Since pilgrimage teaches you to appreciate things from a different place—new culture, positive energy, and a distinct environment,—it will then help you understand yourself and your values. Hopefully, the new knowledge will also lead you to know your purpose of existence and the meaning of life. Meditating in these places is also beneficial as they are often serene and calm.

It helps us trace our roots

Jew at the wailing wall Jerusalem prayer

Not all pilgrimage means visiting a holy or historically significant place. A rabbi named Reuven Bulka shared his experience of going back to the place in England where he was born for his pilgrimage. He found the house listed on his birth certificate and met people who recognize his family. He also searched for the hospital where he was born and found out it was right outside the Windsor Castle although it’s already been torn down.
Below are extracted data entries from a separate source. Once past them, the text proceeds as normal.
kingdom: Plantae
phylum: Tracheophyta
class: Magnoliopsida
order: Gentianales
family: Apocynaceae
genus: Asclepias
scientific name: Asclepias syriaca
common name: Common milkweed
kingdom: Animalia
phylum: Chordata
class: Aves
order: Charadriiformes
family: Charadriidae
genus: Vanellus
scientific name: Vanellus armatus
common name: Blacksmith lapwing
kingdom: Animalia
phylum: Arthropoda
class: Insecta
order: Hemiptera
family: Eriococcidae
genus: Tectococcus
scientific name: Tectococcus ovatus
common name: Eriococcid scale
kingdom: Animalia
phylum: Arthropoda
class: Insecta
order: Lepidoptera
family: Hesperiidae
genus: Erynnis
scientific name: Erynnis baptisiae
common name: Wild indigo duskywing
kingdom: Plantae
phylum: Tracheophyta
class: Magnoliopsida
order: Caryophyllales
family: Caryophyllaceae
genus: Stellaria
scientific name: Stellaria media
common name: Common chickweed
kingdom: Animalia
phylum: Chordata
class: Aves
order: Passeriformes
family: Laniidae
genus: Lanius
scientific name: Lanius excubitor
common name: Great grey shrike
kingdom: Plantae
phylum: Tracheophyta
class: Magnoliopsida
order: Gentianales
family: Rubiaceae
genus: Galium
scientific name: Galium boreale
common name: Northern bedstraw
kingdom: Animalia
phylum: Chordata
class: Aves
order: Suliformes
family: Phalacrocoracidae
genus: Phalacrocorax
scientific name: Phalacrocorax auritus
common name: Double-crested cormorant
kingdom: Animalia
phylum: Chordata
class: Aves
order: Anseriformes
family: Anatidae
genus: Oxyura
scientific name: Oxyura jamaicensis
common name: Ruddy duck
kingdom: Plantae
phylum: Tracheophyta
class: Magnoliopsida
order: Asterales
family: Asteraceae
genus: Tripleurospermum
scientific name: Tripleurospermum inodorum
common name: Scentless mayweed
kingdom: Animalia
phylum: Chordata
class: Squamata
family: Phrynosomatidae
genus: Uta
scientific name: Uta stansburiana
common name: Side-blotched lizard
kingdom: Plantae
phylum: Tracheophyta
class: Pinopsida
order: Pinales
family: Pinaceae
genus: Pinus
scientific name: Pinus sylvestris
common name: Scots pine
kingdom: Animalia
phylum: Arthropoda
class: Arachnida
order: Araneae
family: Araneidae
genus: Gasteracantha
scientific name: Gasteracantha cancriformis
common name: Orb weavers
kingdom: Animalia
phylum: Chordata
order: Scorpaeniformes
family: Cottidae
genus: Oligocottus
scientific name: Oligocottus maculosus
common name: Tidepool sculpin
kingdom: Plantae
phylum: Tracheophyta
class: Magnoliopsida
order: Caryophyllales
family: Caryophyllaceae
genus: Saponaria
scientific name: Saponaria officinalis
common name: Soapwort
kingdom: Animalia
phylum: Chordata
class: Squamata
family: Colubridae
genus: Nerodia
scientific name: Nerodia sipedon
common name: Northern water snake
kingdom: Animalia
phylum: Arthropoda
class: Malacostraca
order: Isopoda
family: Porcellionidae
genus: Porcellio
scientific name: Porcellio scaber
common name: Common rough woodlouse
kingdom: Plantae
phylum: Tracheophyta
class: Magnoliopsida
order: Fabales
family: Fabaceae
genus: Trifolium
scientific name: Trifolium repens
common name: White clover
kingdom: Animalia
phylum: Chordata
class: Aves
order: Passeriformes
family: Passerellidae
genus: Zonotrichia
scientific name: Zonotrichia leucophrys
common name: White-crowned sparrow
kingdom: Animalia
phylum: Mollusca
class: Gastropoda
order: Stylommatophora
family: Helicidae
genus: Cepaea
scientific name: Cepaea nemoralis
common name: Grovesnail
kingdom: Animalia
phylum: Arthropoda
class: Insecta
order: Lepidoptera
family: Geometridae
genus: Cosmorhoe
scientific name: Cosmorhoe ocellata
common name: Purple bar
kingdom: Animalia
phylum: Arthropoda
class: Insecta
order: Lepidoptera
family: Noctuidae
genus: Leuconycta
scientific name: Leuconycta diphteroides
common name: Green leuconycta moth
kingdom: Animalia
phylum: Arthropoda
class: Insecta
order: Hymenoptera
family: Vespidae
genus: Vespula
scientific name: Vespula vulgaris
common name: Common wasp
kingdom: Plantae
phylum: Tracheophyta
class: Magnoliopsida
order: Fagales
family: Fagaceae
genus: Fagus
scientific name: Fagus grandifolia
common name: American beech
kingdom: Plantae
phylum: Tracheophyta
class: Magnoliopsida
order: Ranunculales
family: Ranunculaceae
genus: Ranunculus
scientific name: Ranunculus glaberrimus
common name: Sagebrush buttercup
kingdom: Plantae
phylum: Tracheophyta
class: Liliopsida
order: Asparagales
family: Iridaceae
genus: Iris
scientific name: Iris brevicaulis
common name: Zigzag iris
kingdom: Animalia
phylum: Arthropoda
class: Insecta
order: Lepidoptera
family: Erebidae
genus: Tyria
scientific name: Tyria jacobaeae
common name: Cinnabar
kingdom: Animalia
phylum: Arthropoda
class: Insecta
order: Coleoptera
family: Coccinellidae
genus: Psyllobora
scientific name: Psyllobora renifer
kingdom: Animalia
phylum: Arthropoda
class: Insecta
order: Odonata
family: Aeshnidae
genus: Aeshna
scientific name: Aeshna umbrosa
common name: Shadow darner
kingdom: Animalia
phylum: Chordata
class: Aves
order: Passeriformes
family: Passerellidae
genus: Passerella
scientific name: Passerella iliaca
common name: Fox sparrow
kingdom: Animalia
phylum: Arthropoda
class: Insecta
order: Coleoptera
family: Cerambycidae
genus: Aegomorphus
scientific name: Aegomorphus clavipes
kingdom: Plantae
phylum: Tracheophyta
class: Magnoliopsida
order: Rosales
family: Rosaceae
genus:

While he did not explicitly say how the trip made him feel personally connected to the place, he mentioned that going back to our roots “is a very special and bonding experience.” He also noted that knowing where we come from is vital to “understanding who you are, why you are and where you are heading,” which brings us back to the previous point of spiritualism.

Pilgrimage is a pursuit not just for the saints and the holy. Anyone can go on pilgrimage and expect a renewed stance in life. This is because a pilgrim journey offers new perspectives, enhances our spiritualism, and helps us appreciate our origins—things that no other trip can offer.